Shula’s mate joined her in the garden, choosing the smallest scraps for himself and leaving the biggest for her, like he always did, even though he was bigger, stronger, and needed it more. He reminded me of Dom, but humour didn’t reach me now. Rae had lit a spark in me I couldn’t ignore, and I knew I wouldn’t sleep tonight.

Chapter Five

Rae

Going home empty-handed was tough, but Fletch accepted my tale of woe with resignation and wandered off to forage for wild food. Meg was more curious. She let me be for a couple of days, then came to find me at the washed-out vegetable patch.

“To be honest,” she said. “I didn’t expect you to find either of them. Ted has been out of the game a long time, and the other bloke left under a cloud.”

“What kind of cloud?”

“Nothing that would put me off having him around.”

I scowled and dug my trowel into the waterlogged earth. “That’s not an answer.”

“It’s the only one you’re getting.” Meg reached behind her and touched wood. “Imagine if he changes his mind only to find the whole camp knows his business?”

If only she knew I hadn’t given him the chance to even refuse my request. That I’d lost my temper and bolted without formally delivering it. Perhaps she’d understand. Then again, perhaps she wouldn’t.

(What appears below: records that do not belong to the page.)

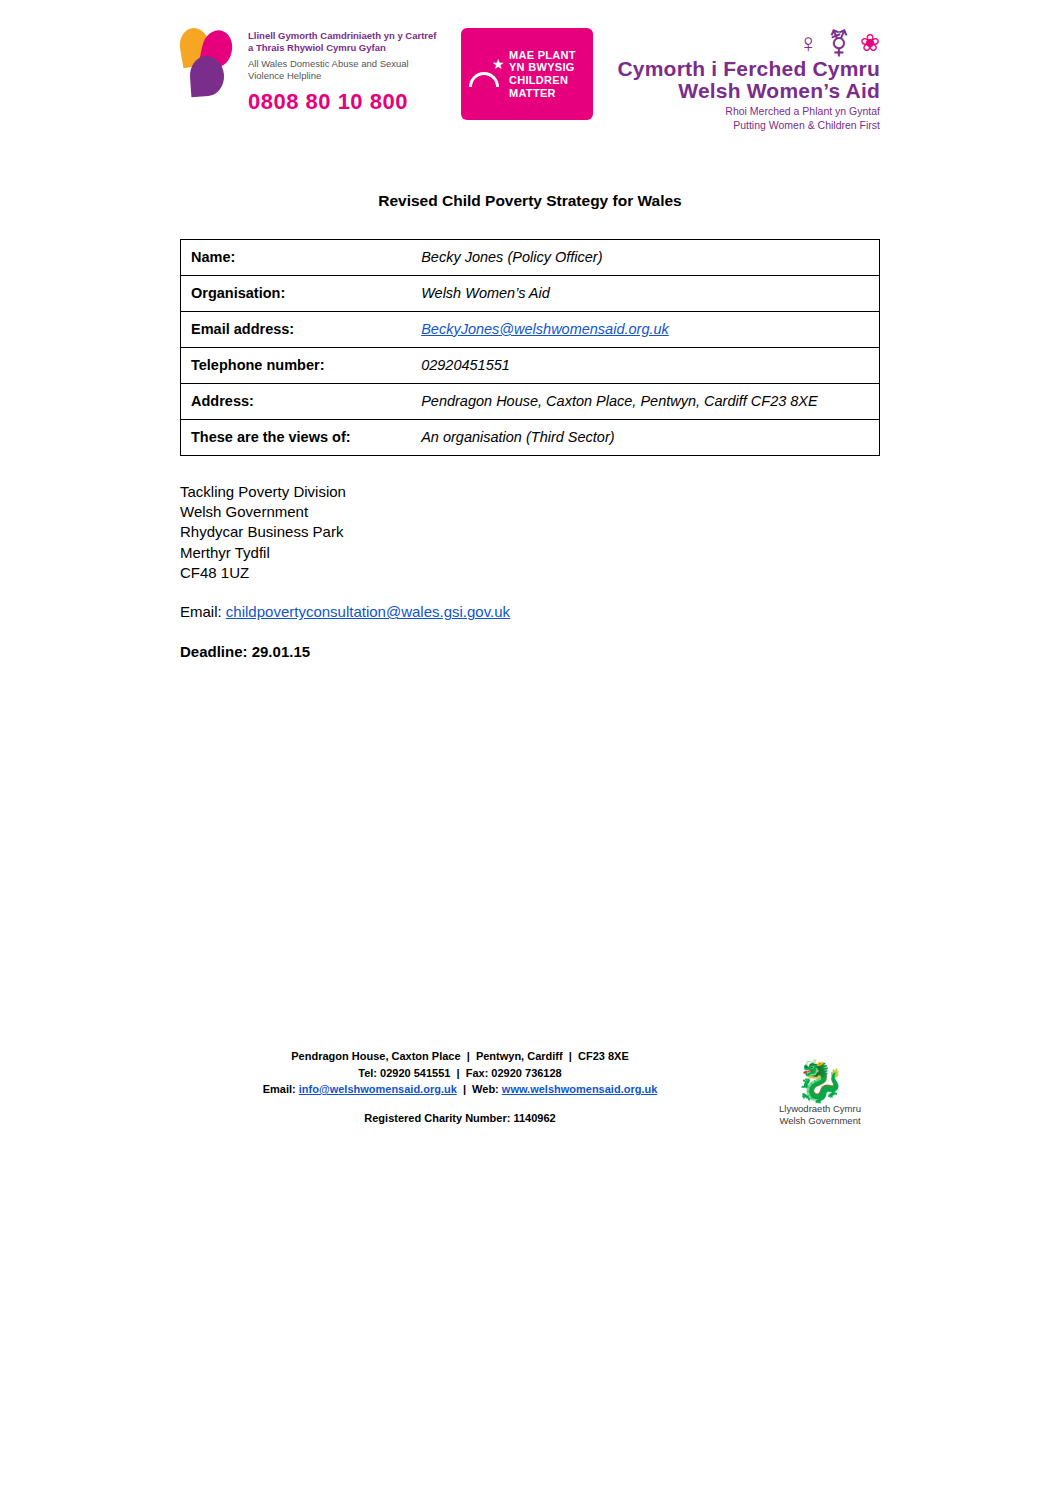Llinell Gymorth Camdriniaeth yn y Cartref
a Thrais Rhywiol Cymru Gyfan All Wales Domestic Abuse and Sexual
Violence Helpline 0808 80 10 800
★
MAE PLANT
YN BWYSIG
CHILDREN
MATTER
♀ ⚧ ❀
Cymorth i Ferched Cymru
Welsh Women’s Aid
Rhoi Merched a Phlant yn Gyntaf
Putting Women & Children First
Revised Child Poverty Strategy for Wales
| Name: | Becky Jones (Policy Officer) |
| Organisation: | Welsh Women’s Aid |
| Email address: | BeckyJones@welshwomensaid.org.uk |
| Telephone number: | 02920451551 |
| Address: | Pendragon House, Caxton Place, Pentwyn, Cardiff CF23 8XE |
| These are the views of: | An organisation (Third Sector) |
Tackling Poverty Division
Welsh Government
Rhydycar Business Park
Merthyr Tydfil
CF48 1UZ
Email: childpovertyconsultation@wales.gsi.gov.uk
Deadline: 29.01.15
Pendragon House, Caxton Place | Pentwyn, Cardiff | CF23 8XE
Tel: 02920 541551 | Fax: 02920 736128
Email: info@welshwomensaid.org.uk | Web: www.welshwomensaid.org.uk Registered Charity Number: 1140962
🐉
Llywodraeth Cymru
Welsh Government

Meg drifted away to find Fletch, leaving me to finish my chores, then retreat to my tent to brood, a favourite pastime of mine when things didn’t go my way, though what I’d been expecting, or even hoping for, I wasn’t quite sure. I pictured the scene as if Cash had been pleased to see me, listened to what I had to say, then returned to camp with me to live out the rest of our days in this quagmire shithole. Had I wanted that? It was hard to tell when all I could see was Cash’s face when he’d realised his evening caller was me.“The fuck are you doing here?”Hardly a welcome.

Logic reasoned that I’d caught him off guard, hammered him with the past when all he’d known of me up until that point was some fuck-hot sex, but logic had never been my strong point when it came to my love life. Perhaps it was for the best that our second encounter had fallen apart. Cash wasn’t even here and he was already proving a fucking distraction.

The next morning, Fletch handed out the Go-Pros. We had two—both battered and bruised—but they were essential for hunts. Not that the police took any notice of our footage. One camera was usually strapped to Meg as she coordinated the more peaceful side of our operation. The other went to Sprig, my wingman, for no other reason than he had older bones than me, and huntsman tended to whack people without cameras first.